Stage 9 can either be joined after a grueling climb up Stage 8’s Cloudy Hill, or farther along at the Hok Tau Resevoir – best reached by taxi or minibus from the Fanling MTR station.

From here the ascent begins up towards Emperor’s Ridge, with the mountainside tumbling down dramatically to the south into the Tolo Harbour and Plover Clove below.

A short detour to the summit of Emperor’s Ridge offers views of both the eastern and western coasts of the New Territories, and beyond this lies the first and highest of the 8 immortals: Shun Yeung Fung.

Catch your breath before crossing the next 7 peaks to reach Sin Ku Fung, beyond which you can link up with the Pat Sin Leng Nature Trail and make your way down to Tai Mei Tuk for buses or taxis back to Tai Po.

5. The Dragon’s Back – Stage 8 Hong Kong Trail

Ask a Hong Konger to name their favorite hike, and there is a very good chance it will be The Dragon’s Back.

Although the well-deserved popularity of this ridgeline hike on Hong Kong Island can make it frustratingly crowded at times, the spectacular views of the south side of the island more than make up for the bother.
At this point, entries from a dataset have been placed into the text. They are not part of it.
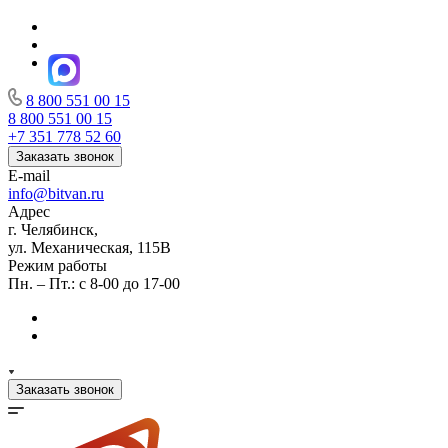
8 800 551 00 15
8 800 551 00 15
+7 351 778 52 60
Заказать звонок
E-mail
info@bitvan.ru
Адрес
г. Челябинск,
ул. Механическая, 115В
Режим работы
Пн. – Пт.: с 8-00 до 17-00
Заказать звонок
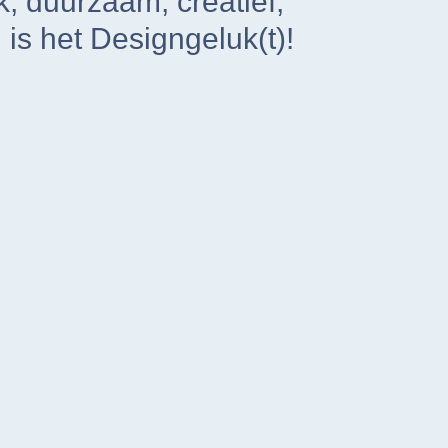
jk, duurzaam, creatief,
is het Designgeluk(t)!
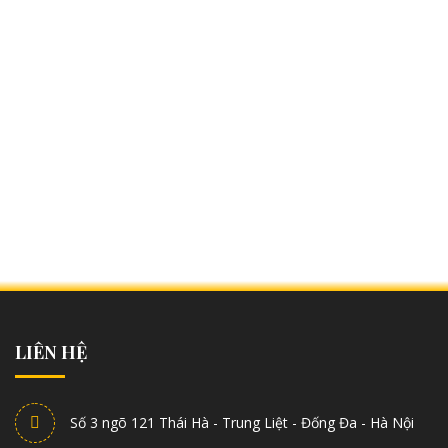
LIÊN HỆ
Số 3 ngõ 121 Thái Hà - Trung Liệt - Đống Đa - Hà Nội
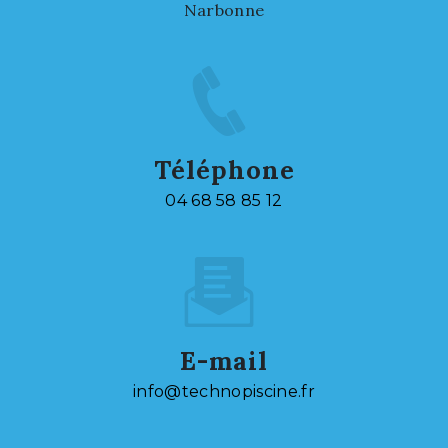
Narbonne
Téléphone
04 68 58 85 12
E-mail
info@technopiscine.fr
Stage 8 of the Hong Kong Trail begins at To Tei Wan on Shek O Road, and quickly brings you up to the Dragon’s Back proper and Shek O Peak.
The undulating trail then cuts North along the sun-baked ridgeline towards Mount Collinson, offering panoramic views of Big Wave Bay to the East, and Tai Tam Bay to the West.

After rounding Mount Collinson, the trail turns down past the impressively terraced Cape Collinson cemetery and into Big Wave Bay – Hong Kong’s best surfing spot, of course.

The trail ends here, but keep heading south along Big Wave Bay Road and past the Shek O Golf Course to the beachside village of Shek O, for good food and cold Chang’s at the Shek O Chinese & Thai Seafood restaurant.